*Page extract*.
= Beginning of Section =
Drew Becher, president of the horticultural society, said he was exploring potential corporate partnerships across the region and nation and hoped to create attractive packages offering benefits to the companies and the horticultural society, which has produced the Flower Show since 1829. Becher knew when he took the job in 2010 that PNC's sponsorship was winding down.

"I don't ever think one size fits all. There are so many ways the Flower Show can work with companies," Becher said.

Three companies might share lead sponsorships, he said. Others might want to underwrite exhibits or appearances by celebrity gardeners, or support bringing exhibits to the Philadelphia show from the Royal Horticultural Society's famed Chelsea Flower Show in London.

Still other sponsors could be involved with Plant One Million, an ambitious plan to plant a million trees in Pennsylvania, New Jersey, and Delaware over the next few years. At this year's show, which cost about $8 million to produce, Becher announced that the horticultural society would coordinate the effort, which is similar to a program he headed in New York City.
= End of Section =
*List of tasks*.
a: Write out the part of the Flower Show sponsorship passage starting with "Drew Becher, president" and going on through "Show in London.".
b: Do these statements agree with the Flower Show sponsorship passage? Answer yes or no for each and quote the words that decide it.
(i) The horticultural society has produced the Flower Show since 1829.
(ii) Becher found out that PNC's sponsorship was winding down only after he took the job.
(iii) This year's show cost about $8 million to produce.
c: Carry on the Flower Show sponsorship passage from where it stops.

Photos of people with keypoints:
= Beginning of Section =
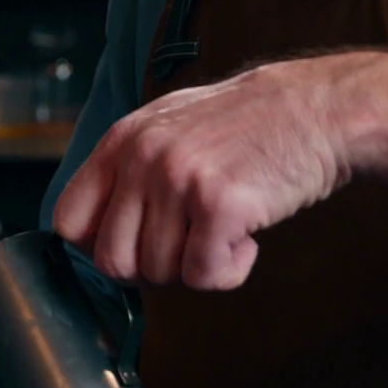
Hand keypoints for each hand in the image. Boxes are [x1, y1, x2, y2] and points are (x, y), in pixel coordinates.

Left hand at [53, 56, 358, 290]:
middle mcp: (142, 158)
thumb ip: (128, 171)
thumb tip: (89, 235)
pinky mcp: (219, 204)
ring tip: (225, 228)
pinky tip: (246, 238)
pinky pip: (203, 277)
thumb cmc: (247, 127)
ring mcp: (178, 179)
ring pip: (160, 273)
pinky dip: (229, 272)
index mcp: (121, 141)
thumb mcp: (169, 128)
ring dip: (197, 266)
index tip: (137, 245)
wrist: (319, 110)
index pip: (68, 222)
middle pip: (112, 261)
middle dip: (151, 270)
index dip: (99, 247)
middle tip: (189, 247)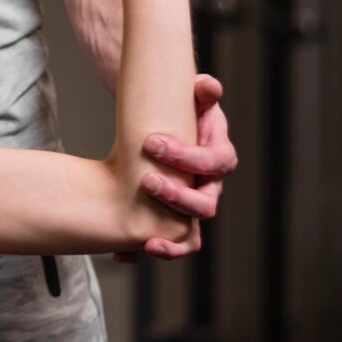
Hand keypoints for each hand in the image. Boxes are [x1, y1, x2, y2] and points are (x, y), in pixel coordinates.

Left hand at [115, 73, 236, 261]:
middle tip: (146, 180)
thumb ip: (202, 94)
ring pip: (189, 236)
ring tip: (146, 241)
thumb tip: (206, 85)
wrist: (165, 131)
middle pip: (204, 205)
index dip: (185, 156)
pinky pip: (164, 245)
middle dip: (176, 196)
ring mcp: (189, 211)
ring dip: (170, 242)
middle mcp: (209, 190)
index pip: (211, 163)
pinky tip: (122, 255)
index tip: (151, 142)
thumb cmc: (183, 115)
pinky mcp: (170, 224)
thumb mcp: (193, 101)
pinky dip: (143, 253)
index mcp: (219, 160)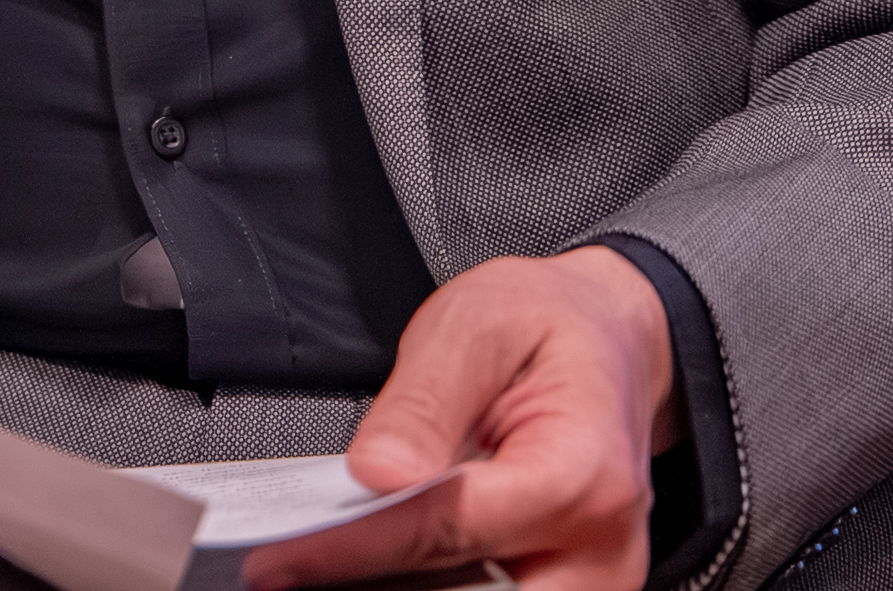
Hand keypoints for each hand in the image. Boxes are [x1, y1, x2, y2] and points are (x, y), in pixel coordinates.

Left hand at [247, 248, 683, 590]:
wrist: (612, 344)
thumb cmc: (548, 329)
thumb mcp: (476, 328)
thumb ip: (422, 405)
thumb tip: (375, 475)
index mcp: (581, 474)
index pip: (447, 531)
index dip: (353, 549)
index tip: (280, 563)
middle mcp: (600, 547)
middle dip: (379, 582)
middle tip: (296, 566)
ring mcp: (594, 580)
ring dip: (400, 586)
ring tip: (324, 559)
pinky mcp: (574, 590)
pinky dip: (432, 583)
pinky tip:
= End of Section =
*Answers per task*.
a:
Drew Becher, president of the horticultural society, said he was exploring potential corporate partnerships across the region and nation and hoped to create attractive packages offering benefits to the companies and the horticultural society, which has produced the Flower Show since 1829. Becher knew when he took the job in 2010 that PNC's sponsorship was winding down.

"I don't ever think one size fits all. There are so many ways the Flower Show can work with companies," Becher said.

Three companies might share lead sponsorships, he said. Others might want to underwrite exhibits or appearances by celebrity gardeners, or support bringing exhibits to the Philadelphia show from the Royal Horticultural Society's famed Chelsea Flower Show in London.

b:
(i) Yes: "which has produced the Flower Show since 1829"
(ii) No: "Becher knew when he took the job in 2010 that PNC's sponsorship was winding down"
(iii) Yes: "which cost about $8 million to produce"

c:
"I'm looking forward to having new partners to push us in new directions, to do something bigger and better," Becher said.

Pittsburgh-based PNC, which has been the Flower Show's primary, or presenting, sponsor since 1992, quietly told the horticultural society in June 2009 that 2011 would be its last year in that role, Mills said.

Around the same time, Jane Pepper, Becher's predecessor, announced that she would retire from the horticultural society in mid-2010 after 30 years, 25 as president.